* Morten Lemvigh:
I'm trying to make something like a Java interface. I have a class, that
needs a distance measure. The distance measure is itself a class passed
to the constructor:
MyClass::MyClass(vector v, DistanceMeasure dm)...
Then I have different specific distance measures inheriting from
DistanceMeasure (fx. CosDistance), and I would like to be able to do fx.
CosDisance cs;
Vector v;
MyClass ms(v, cs);
If I make the methods in DistanceMeasure virtual, I'm told by the
linker, that it's an undefined reference.
You forgot to link in a definition of the function in question.
If I make them pure virtual,
I'm told that the constructor declaration above is illegal, because dm
is abstract.
You forgot to make the constructor argument a reference. What you have
is a copy of the DistanceMeasure part, of type DistanceMeasure. You
can't make an instance of an abstract class.

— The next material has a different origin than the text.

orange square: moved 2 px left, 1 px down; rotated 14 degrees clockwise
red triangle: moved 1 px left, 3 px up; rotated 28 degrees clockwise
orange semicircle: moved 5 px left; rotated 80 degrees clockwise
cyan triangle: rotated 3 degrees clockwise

If I provide a dummy implementation in DistanceMeasure it's
the DistanceMeasure methods that are called from MyClass and not the
overriding methods from CosDistance.
You forgot to make the constructor argument a reference. What you have
is a copy of the DistanceMeasure part, of type DistanceMeasure. For a
non-abstract DistanceMeasure that results in a slice operation.

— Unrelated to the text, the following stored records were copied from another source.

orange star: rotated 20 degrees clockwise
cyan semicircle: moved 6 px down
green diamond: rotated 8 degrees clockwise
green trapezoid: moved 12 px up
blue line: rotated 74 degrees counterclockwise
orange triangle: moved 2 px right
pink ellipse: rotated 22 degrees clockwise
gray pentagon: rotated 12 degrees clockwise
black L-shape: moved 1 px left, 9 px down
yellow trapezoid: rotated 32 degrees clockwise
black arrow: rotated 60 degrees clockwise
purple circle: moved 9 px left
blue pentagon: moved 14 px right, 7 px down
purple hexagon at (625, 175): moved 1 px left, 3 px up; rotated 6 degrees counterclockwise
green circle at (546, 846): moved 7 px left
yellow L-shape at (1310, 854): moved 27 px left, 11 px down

How can I specify an interface for a distance measure, and make MyClass
indifferent to the class implementing the interface, and use the methods
from the class provided in the constructor???
I'm not that familiar with c++, so any help or ideas would be highly
appreciated.
It's a very large design space:
* Run-time versus compile-time specification.
* Identification by type (infinite variation possible) versus values.
* Different measures per MyClass instance or per class.
For the case of run-time identification of distance measure per instance:
* Passing in identifying value.
* Passing in factory object.
* Passing in std::auto_ptr (ownership transfer), or other smart
pointer.
* Passing in ref to object managed by client code.
* Passing in a callback.
Whether any of these solutions are reasonable depends on what you want
to achieve.
"Java interface" is something else entirely, but given that you have a
Java background, you may find it easiest to do the smart pointer thing.
For that you should get yourself the Boost library's smart pointer
collection (can be used without compiling the library, all code in
header files) and use boost::shared_ptr.